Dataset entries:
|---|

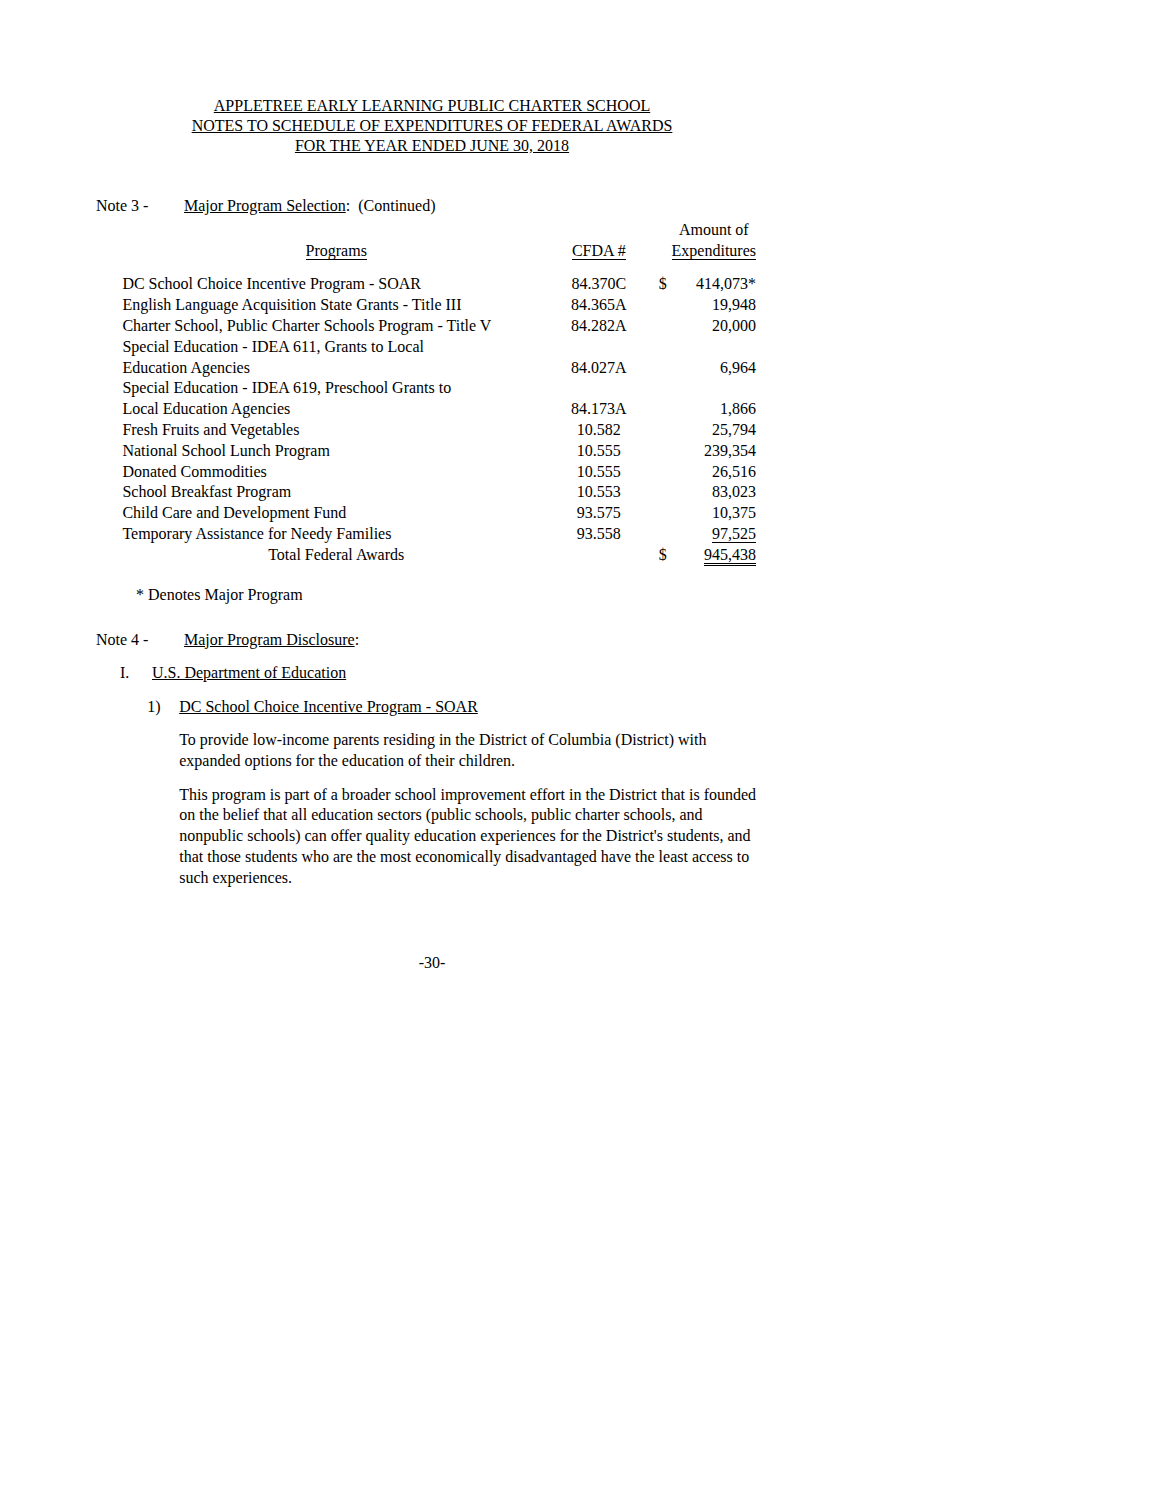APPLETREE EARLY LEARNING PUBLIC CHARTER SCHOOL
NOTES TO SCHEDULE OF EXPENDITURES OF FEDERAL AWARDS
FOR THE YEAR ENDED JUNE 30, 2018
Note 3 -
Major Program Selection: (Continued)
| | | | Amount of |
| Programs | CFDA # | | Expenditures |
| DC School Choice Incentive Program - SOAR | 84.370C | $ | 414,073* |
| English Language Acquisition State Grants - Title III | 84.365A | | 19,948 |
| Charter School, Public Charter Schools Program - Title V | 84.282A | | 20,000 |
| Special Education - IDEA 611, Grants to Local | | | |
| Education Agencies | 84.027A | | 6,964 |
| Special Education - IDEA 619, Preschool Grants to | | | |
| Local Education Agencies | 84.173A | | 1,866 |
| Fresh Fruits and Vegetables | 10.582 | | 25,794 |
| National School Lunch Program | 10.555 | | 239,354 |
| Donated Commodities | 10.555 | | 26,516 |
| School Breakfast Program | 10.553 | | 83,023 |
| Child Care and Development Fund | 93.575 | | 10,375 |
| Temporary Assistance for Needy Families | 93.558 | | 97,525 |
| Total Federal Awards | | $ | 945,438 |
* Denotes Major Program
Note 4 -
Major Program Disclosure:
I.
U.S. Department of Education
1)
DC School Choice Incentive Program - SOAR
To provide low-income parents residing in the District of Columbia (District) with expanded options for the education of their children.
This program is part of a broader school improvement effort in the District that is founded on the belief that all education sectors (public schools, public charter schools, and nonpublic schools) can offer quality education experiences for the District's students, and that those students who are the most economically disadvantaged have the least access to such experiences.
-30-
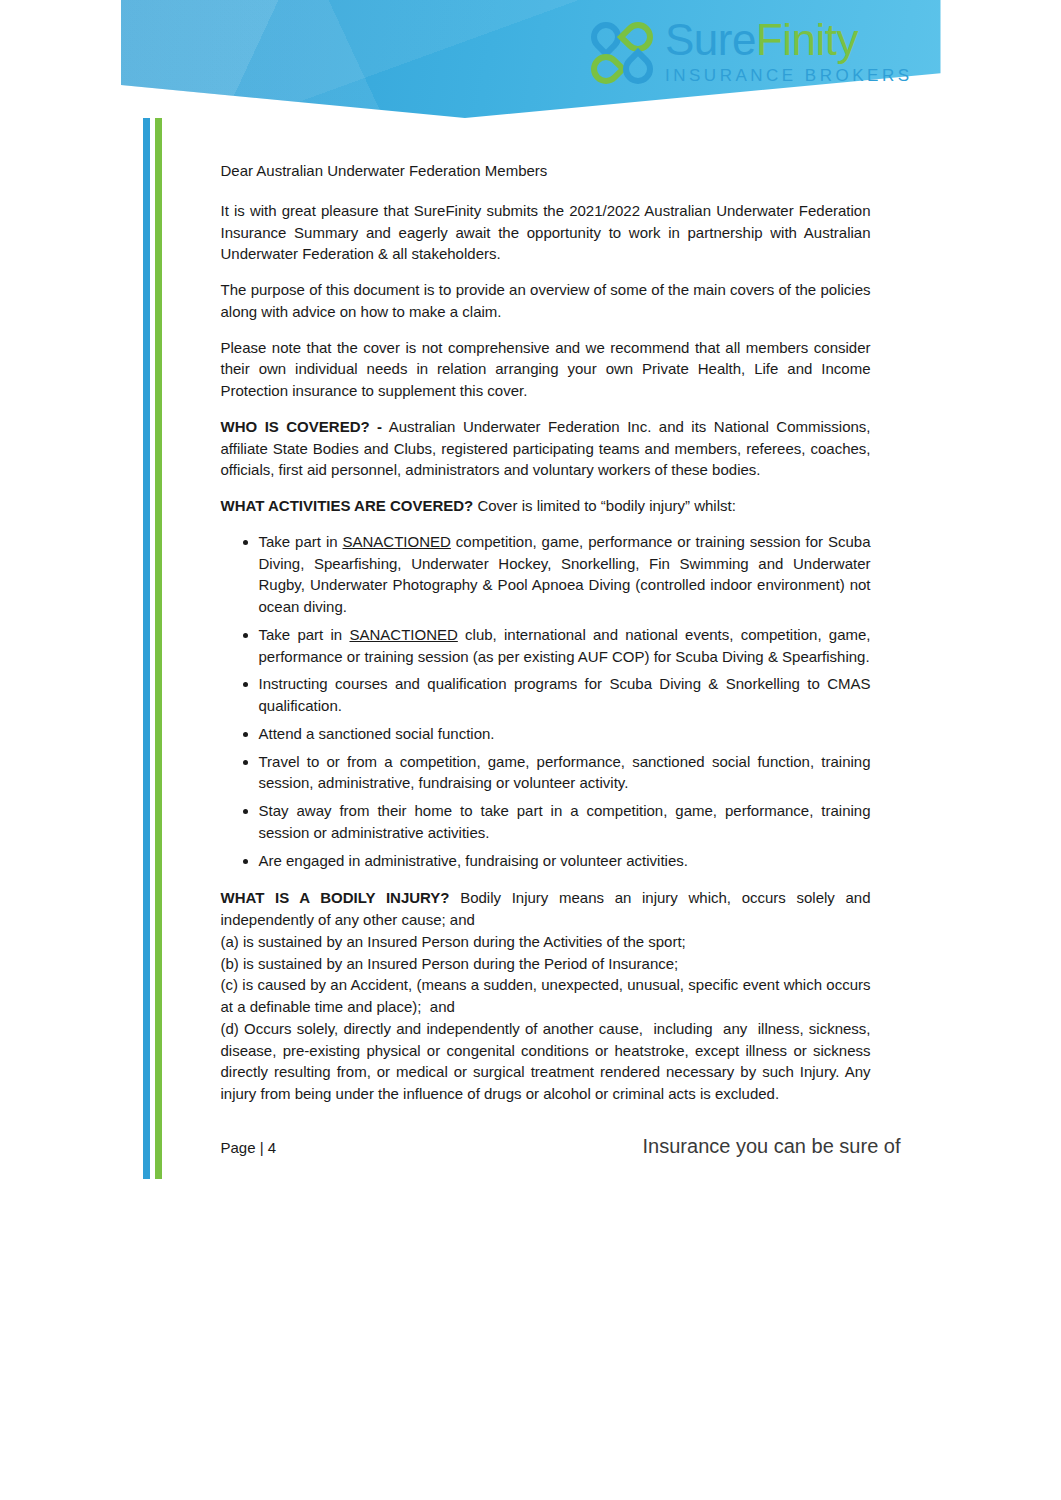Sure Finity
INSURANCE BROKERS
Dear Australian Underwater Federation Members
It is with great pleasure that SureFinity submits the 2021/2022 Australian Underwater Federation Insurance Summary and eagerly await the opportunity to work in partnership with Australian Underwater Federation & all stakeholders.
The purpose of this document is to provide an overview of some of the main covers of the policies along with advice on how to make a claim.
Please note that the cover is not comprehensive and we recommend that all members consider their own individual needs in relation arranging your own Private Health, Life and Income Protection insurance to supplement this cover.
WHO IS COVERED? - Australian Underwater Federation Inc. and its National Commissions, affiliate State Bodies and Clubs, registered participating teams and members, referees, coaches, officials, first aid personnel, administrators and voluntary workers of these bodies.
WHAT ACTIVITIES ARE COVERED? Cover is limited to “bodily injury” whilst:
Take part in SANACTIONED competition, game, performance or training session for Scuba Diving, Spearfishing, Underwater Hockey, Snorkelling, Fin Swimming and Underwater Rugby, Underwater Photography & Pool Apnoea Diving (controlled indoor environment) not ocean diving.
Take part in SANACTIONED club, international and national events, competition, game, performance or training session (as per existing AUF COP) for Scuba Diving & Spearfishing.
Instructing courses and qualification programs for Scuba Diving & Snorkelling to CMAS qualification.
Attend a sanctioned social function.
Travel to or from a competition, game, performance, sanctioned social function, training session, administrative, fundraising or volunteer activity.
Stay away from their home to take part in a competition, game, performance, training session or administrative activities.
Are engaged in administrative, fundraising or volunteer activities.
WHAT IS A BODILY INJURY? Bodily Injury means an injury which, occurs solely and independently of any other cause; and
(a) is sustained by an Insured Person during the Activities of the sport;
(b) is sustained by an Insured Person during the Period of Insurance;
(c) is caused by an Accident, (means a sudden, unexpected, unusual, specific event which occurs at a definable time and place); and
(d) Occurs solely, directly and independently of another cause, including any illness, sickness, disease, pre-existing physical or congenital conditions or heatstroke, except illness or sickness directly resulting from, or medical or surgical treatment rendered necessary by such Injury. Any injury from being under the influence of drugs or alcohol or criminal acts is excluded.
Page | 4
Insurance you can be sure of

|---|

Above are some records; copy exactly the lines from the one with "Dear Australian Underwater Federation Members" through the one with "The purpose of", both included, and no others.

Dear Australian Underwater Federation Members
It is with great pleasure that SureFinity submits the 2021/2022 Australian Underwater Federation Insurance Summary and eagerly await the opportunity to work in partnership with Australian Underwater Federation & all stakeholders.
The purpose of this document is to provide an overview of some of the main covers of the policies along with advice on how to make a claim.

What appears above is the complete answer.